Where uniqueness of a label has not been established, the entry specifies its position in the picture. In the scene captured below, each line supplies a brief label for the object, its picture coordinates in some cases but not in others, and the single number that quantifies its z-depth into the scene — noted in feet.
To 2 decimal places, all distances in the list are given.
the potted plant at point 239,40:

++++++

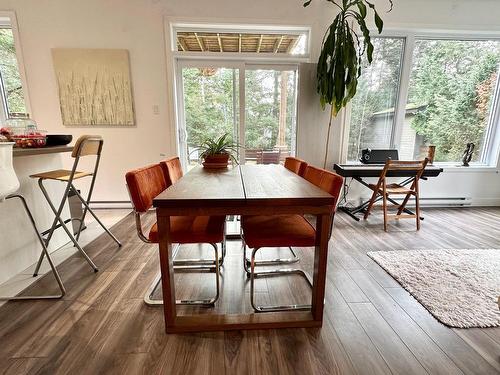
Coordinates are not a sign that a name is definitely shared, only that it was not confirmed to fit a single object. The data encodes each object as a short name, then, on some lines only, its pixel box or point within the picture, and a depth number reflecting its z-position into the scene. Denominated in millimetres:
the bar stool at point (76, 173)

++++++

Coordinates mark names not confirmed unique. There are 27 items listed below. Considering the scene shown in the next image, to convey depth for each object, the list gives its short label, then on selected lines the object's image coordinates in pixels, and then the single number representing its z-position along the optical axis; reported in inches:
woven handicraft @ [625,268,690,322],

++++++

» WHAT NEEDS TO BE DONE:
With "point" as the string to match, show every line of the entries above that has it.

» TASK RESPONSE:
the potted plant at point 239,40:
Coordinates are not a sign that a name is definitely shared, only that it was not confirmed to fit a single object. The data encodes each object as a short name, then, on some lines only, its pixel box or point within the picture, and a depth number reflecting its z-position into the scene. Denominated in millimetres:
the bar stool at point (76, 173)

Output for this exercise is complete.